What is expected — Repeat only the stretch of lines below that runs from the line with "Метода инсталације" through the line with "опционално)", unaltered.

Recorded data
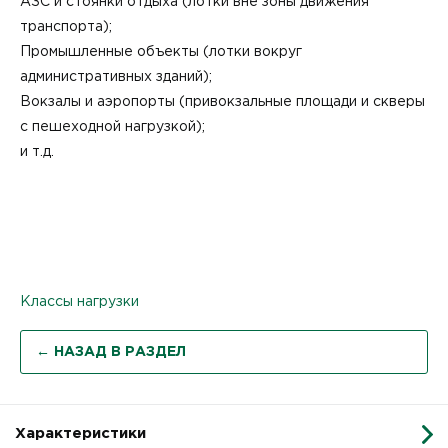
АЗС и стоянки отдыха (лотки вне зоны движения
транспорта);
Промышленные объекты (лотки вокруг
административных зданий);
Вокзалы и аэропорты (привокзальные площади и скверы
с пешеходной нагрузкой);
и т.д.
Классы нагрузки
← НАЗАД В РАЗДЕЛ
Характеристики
---
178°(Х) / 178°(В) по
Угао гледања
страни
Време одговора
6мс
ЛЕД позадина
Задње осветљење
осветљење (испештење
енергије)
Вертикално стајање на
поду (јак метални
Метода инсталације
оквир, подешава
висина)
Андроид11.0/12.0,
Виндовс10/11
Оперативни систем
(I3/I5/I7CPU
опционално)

Response for this exercise —
Метода инсталације
оквир, подешава
висина)
Андроид11.0/12.0,
Виндовс10/11
Оперативни систем
(I3/I5/I7CPU
опционално)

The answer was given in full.